#### [Records provided]
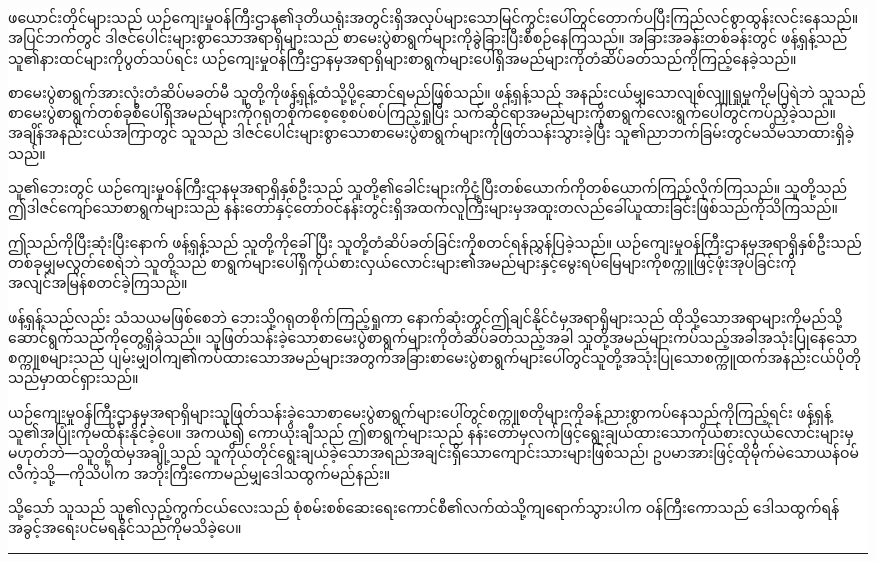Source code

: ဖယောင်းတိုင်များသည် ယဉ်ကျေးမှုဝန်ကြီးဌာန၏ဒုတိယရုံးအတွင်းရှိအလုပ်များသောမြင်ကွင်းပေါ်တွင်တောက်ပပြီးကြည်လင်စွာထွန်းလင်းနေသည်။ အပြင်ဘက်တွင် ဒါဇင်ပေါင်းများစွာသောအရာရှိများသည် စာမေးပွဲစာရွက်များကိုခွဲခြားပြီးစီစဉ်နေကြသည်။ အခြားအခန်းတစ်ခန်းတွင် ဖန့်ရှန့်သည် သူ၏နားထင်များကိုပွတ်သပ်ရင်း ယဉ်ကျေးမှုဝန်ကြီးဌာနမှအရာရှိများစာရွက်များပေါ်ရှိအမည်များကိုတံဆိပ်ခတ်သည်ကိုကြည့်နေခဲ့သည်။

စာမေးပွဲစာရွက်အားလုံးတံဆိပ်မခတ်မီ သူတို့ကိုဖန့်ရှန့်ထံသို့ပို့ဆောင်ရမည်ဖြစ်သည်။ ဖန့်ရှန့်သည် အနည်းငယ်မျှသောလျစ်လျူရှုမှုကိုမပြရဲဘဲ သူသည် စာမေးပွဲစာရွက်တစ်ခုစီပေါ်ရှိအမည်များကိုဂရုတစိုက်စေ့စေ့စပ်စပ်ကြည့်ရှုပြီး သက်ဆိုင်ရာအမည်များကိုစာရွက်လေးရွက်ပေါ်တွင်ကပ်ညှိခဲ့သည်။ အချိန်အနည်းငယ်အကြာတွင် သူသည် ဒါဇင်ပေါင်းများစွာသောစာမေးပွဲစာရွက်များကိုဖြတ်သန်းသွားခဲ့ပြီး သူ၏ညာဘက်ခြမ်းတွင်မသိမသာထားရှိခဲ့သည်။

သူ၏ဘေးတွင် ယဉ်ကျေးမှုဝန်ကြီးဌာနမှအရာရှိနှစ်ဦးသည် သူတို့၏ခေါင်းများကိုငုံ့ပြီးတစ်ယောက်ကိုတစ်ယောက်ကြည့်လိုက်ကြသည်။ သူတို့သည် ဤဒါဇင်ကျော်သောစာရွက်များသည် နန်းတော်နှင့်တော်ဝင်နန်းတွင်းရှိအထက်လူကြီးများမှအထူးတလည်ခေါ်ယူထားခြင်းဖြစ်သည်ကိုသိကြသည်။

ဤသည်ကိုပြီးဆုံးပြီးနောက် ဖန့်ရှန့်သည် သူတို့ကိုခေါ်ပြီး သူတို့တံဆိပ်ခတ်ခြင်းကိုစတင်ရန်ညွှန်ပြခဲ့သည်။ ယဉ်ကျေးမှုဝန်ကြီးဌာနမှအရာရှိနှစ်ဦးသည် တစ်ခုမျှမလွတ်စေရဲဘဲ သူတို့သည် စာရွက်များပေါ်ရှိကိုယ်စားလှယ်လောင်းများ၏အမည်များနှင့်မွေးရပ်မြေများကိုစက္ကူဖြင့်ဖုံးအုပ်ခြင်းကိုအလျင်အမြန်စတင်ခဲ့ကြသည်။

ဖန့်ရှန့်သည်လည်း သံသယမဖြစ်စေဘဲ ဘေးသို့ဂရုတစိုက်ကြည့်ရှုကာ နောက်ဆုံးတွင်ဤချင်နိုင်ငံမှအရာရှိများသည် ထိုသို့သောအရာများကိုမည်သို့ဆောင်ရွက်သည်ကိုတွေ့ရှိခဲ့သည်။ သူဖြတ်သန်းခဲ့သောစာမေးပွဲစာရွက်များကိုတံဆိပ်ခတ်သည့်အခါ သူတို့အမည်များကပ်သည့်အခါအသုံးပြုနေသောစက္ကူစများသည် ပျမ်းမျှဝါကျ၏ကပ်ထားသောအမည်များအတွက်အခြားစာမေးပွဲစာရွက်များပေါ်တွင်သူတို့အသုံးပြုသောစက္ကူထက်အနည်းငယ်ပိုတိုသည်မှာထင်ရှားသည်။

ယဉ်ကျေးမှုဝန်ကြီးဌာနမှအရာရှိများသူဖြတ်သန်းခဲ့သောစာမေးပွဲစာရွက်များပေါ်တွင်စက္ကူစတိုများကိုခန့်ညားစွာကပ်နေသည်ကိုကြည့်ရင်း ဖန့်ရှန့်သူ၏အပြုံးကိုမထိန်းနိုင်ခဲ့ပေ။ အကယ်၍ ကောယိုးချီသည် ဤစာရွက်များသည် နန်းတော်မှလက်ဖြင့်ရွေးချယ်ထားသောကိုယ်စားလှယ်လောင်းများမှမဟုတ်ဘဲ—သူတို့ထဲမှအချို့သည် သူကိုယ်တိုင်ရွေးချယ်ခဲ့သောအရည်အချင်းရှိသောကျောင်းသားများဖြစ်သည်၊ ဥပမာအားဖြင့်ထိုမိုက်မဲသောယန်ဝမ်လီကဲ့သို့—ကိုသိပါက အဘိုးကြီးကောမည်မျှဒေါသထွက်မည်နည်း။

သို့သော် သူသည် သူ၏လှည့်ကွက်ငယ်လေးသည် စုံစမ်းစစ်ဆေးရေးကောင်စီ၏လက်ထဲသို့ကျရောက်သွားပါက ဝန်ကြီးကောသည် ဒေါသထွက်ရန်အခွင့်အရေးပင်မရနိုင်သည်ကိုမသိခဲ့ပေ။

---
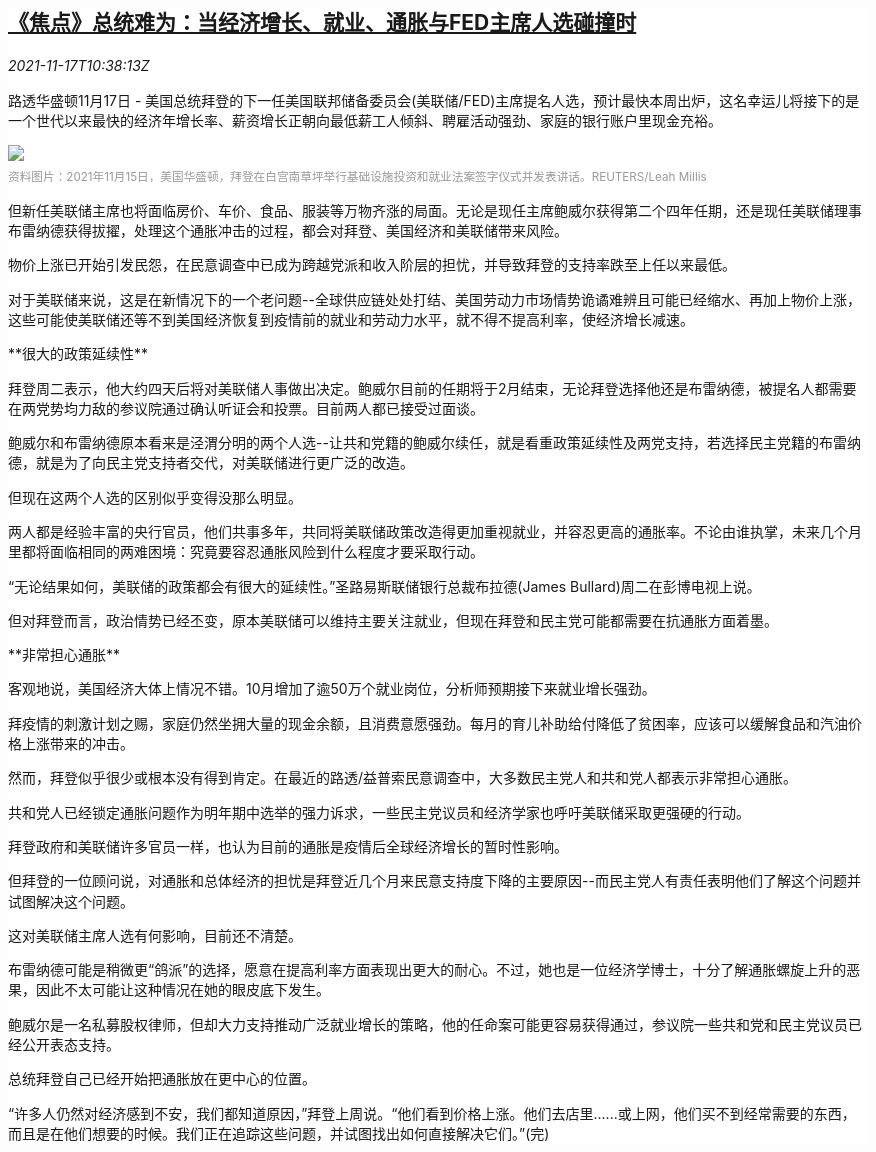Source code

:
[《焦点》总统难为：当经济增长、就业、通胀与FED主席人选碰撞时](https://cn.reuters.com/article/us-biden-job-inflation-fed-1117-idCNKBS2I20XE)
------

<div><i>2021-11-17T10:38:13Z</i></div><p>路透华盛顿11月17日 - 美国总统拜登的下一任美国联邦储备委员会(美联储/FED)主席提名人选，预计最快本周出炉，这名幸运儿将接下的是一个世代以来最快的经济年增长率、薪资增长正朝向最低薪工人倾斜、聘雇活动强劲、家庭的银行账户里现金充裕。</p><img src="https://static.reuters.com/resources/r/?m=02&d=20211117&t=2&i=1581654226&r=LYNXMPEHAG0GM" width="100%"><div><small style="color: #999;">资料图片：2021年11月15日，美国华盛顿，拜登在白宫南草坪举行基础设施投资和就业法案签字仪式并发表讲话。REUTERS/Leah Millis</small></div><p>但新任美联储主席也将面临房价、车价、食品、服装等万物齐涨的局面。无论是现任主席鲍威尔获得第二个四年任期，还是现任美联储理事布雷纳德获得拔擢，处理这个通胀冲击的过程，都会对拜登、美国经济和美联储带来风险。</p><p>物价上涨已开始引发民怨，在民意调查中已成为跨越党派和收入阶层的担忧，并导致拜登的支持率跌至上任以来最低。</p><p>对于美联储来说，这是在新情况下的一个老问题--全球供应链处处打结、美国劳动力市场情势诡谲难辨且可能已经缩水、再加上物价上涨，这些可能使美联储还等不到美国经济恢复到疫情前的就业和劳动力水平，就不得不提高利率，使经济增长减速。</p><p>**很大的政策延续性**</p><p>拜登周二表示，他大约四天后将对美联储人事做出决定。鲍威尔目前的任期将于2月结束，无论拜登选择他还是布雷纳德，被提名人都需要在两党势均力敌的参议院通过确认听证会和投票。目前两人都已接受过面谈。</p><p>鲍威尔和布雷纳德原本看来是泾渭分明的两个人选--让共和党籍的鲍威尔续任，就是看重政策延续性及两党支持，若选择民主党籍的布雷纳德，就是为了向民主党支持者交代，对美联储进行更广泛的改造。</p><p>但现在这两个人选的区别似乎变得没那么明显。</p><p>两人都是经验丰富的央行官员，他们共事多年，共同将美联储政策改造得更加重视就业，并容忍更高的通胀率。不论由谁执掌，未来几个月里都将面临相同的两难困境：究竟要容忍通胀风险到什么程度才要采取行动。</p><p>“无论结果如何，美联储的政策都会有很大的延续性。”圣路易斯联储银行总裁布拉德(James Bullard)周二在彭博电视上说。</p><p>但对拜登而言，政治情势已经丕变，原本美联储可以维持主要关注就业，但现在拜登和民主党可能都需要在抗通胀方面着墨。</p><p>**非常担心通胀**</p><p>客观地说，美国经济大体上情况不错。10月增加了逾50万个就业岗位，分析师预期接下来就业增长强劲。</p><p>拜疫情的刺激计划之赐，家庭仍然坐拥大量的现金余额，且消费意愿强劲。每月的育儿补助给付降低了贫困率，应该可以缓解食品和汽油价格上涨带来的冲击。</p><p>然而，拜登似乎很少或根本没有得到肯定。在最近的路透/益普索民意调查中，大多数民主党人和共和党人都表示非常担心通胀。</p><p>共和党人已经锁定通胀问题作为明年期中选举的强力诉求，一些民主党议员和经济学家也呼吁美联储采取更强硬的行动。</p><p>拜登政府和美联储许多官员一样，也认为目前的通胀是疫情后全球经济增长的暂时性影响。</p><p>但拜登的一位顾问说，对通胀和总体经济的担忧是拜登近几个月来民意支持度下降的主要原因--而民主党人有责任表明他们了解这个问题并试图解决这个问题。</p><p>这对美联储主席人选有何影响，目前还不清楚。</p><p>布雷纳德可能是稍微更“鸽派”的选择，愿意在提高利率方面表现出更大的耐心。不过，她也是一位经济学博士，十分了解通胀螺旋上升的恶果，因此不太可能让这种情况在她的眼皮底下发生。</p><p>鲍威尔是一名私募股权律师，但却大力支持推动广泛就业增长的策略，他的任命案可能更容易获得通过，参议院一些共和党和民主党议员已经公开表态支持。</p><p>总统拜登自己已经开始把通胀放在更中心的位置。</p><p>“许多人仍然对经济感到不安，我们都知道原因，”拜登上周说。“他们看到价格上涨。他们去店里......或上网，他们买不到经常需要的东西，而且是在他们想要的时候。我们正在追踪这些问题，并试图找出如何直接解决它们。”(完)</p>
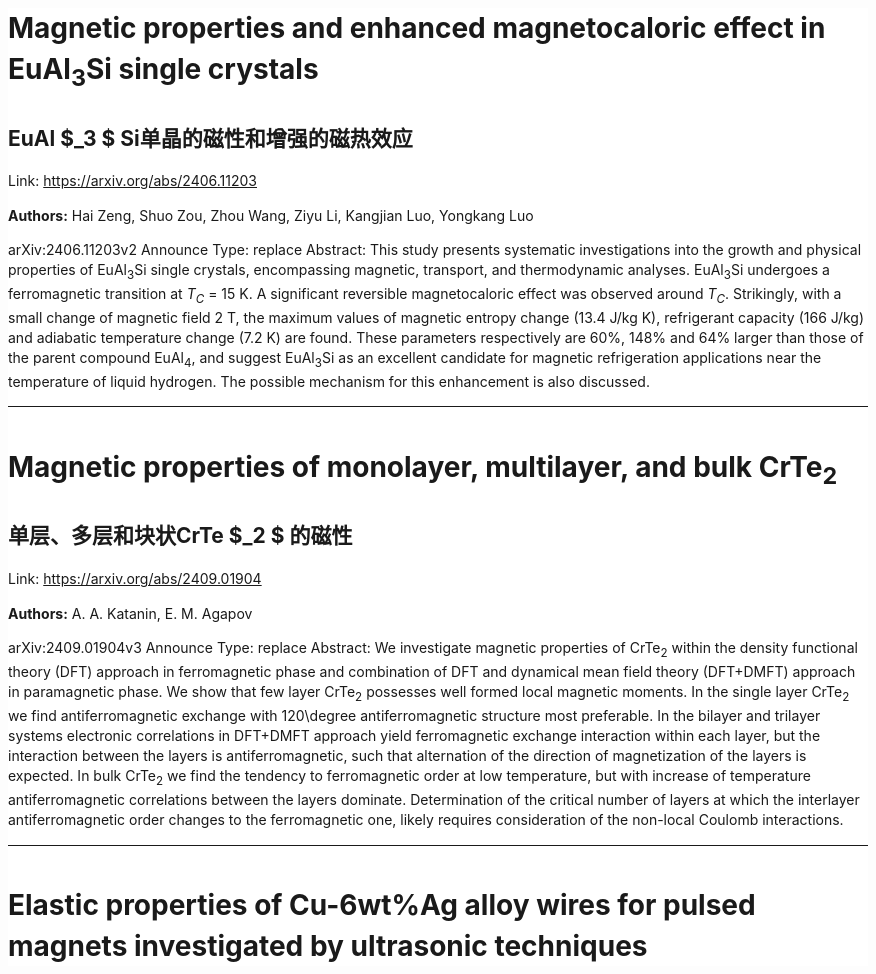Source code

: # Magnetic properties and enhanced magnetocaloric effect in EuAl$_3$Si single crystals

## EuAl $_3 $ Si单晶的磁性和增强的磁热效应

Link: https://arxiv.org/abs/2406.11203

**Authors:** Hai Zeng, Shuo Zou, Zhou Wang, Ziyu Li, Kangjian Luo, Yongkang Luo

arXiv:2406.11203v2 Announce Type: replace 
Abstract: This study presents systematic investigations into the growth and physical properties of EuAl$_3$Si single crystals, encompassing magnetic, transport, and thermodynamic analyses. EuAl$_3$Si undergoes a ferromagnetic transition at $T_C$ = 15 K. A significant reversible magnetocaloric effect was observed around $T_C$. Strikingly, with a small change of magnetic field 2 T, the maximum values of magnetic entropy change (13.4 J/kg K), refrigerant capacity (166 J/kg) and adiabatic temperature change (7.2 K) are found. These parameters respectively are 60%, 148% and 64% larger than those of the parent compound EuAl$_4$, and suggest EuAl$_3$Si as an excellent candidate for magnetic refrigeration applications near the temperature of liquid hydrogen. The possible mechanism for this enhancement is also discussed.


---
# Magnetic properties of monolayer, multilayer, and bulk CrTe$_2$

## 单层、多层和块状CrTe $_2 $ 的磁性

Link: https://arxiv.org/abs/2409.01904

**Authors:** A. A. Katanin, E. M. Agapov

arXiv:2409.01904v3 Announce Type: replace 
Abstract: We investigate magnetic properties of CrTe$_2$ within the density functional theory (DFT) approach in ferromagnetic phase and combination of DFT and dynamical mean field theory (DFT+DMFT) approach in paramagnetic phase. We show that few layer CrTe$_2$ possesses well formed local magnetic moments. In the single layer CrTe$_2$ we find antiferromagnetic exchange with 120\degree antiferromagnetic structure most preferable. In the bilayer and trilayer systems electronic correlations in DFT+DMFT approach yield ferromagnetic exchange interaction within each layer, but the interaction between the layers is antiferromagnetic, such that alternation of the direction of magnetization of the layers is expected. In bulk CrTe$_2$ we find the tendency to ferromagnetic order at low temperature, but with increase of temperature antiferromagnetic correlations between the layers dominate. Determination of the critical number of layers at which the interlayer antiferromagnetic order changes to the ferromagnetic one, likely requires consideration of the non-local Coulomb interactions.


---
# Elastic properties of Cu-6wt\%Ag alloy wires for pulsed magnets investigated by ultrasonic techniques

#### [What you will do]
Copy out, from the data above, every line holding the word "Link".

#### [The completed task]
Link: https://arxiv.org/abs/2406.11203
Link: https://arxiv.org/abs/2409.01904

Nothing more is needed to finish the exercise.